Analisis Puisi:
Tema utama puisi "Mistik" adalah pesona dan kekuatan magis dari keindahan. Penulis menggambarkan sebuah kekaguman mendalam yang begitu kuat, hingga keindahan itu seolah memiliki kuasa supranatural yang dapat menawan hati dan pikiran.

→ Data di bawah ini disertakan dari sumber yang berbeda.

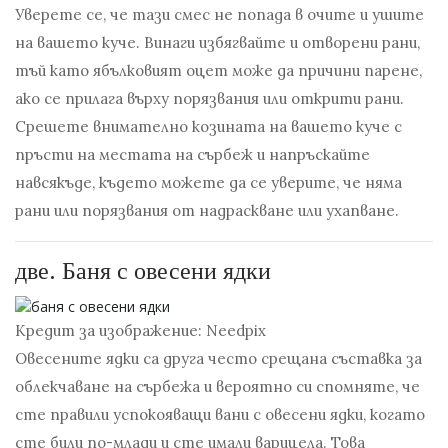
Уверете се, че тази смес не попада в очите и ушите
на вашето куче. Винаги избягвайте и отворени рани,
тъй като ябълковият оцет може да причини парене,
ако се прилага върху порязвания или открити рани.
Срешете внимателно козината на вашето куче с
пръсти на местата на сърбеж и напръскайте
навсякъде, където можете да се уверите, че няма
рани или порязвания от надраскване или ухапване.
две.
Баня с овесени ядки
Кредит за изображение: Needpix
Овесените ядки са друга често срещана съставка за
облекчаване на сърбежа и вероятно си спомняте, че
сте правили успокояващи вани с овесени ядки, когато
сте били по-млади и сте имали варицела. Това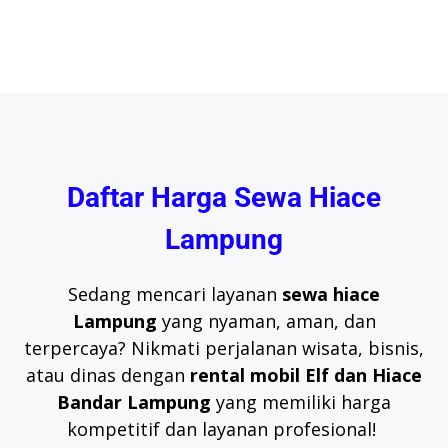
Daftar Harga Sewa Hiace
Lampung
Sedang mencari layanan
sewa hiace
Lampung
yang nyaman, aman, dan
terpercaya? Nikmati perjalanan wisata, bisnis,
atau dinas dengan
rental mobil Elf dan Hiace
Bandar Lampung
yang memiliki harga
kompetitif dan layanan profesional!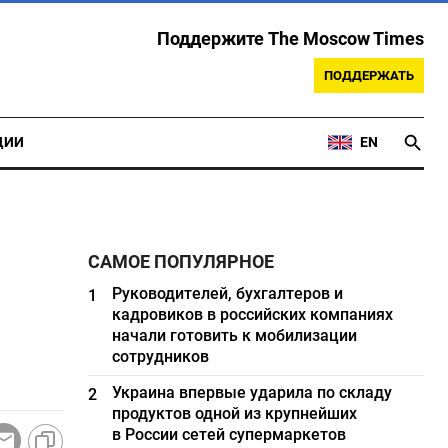
Поддержите The Moscow Times
ПОДДЕРЖАТЬ
ЦИИ
EN
САМОЕ ПОПУЛЯРНОЕ
Руководителей, бухгалтеров и
1
кадровиков в российских компаниях
начали готовить к мобилизации
сотрудников
Украина впервые ударила по складу
2
продуктов одной из крупнейших
в России сетей супермаркетов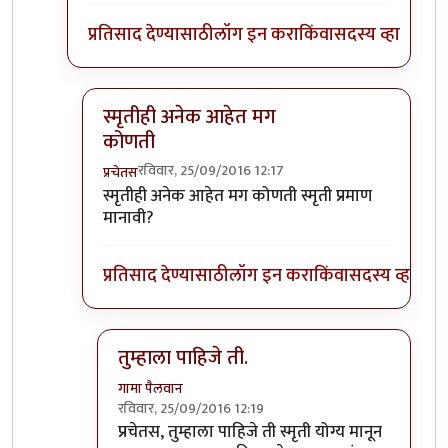
प्रतिसाद देण्यासाठी
लॉग इन करा
किंवा
सदस्य व्हा
स्मृतीही अनेक आहेत मग
कोणती
रविवार, 25/09/2016 12:17
प्रचेतस
In reply to
यासाठी एखादी स्मृती असू शकते.
by
गामा प
स्मृतीही अनेक आहेत मग कोणती स्मृती प्रमाण
मानावी?
प्रतिसाद देण्यासाठी
लॉग इन करा
किंवा
सदस्य व्हा
तुम्हाला पाहिजे ती.
गामा पैलवान
रविवार, 25/09/2016 12:19
In reply to
स्मृतीही अनेक आहेत मग कोणती
by
प्रचे
प्रचेतस, तुम्हाला पाहिजे ती स्मृती योग्य मानून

Puisi ini bercerita tentang seseorang yang larut dalam keindahan—bisa berupa keindahan fisik, batin, atau spiritual—hingga membuatnya tak berdaya. Penutur merasa tenggelam, hanyut, tertawan, dan mabuk oleh kekuatan tersebut. Semua gambaran ini menciptakan kesan bahwa keindahan yang dimaksud bukan sekadar tampilan luar, melainkan sebuah daya pikat yang mempengaruhi seluruh perasaan dan kesadarannya.
Makna tersirat
Makna tersirat dari puisi ini adalah pertemuan antara manusia dan pengalaman yang menggetarkan jiwa. Keindahan dalam puisi ini bisa dimaknai sebagai cinta, kekaguman pada sosok tertentu, atau bahkan keagungan Tuhan. Keadaan “tenggelam” dan “mabuk” yang digambarkan bukan sekadar perasaan romantis, tetapi bentuk penyerahan total pada rasa yang tak terdefinisikan dengan logika.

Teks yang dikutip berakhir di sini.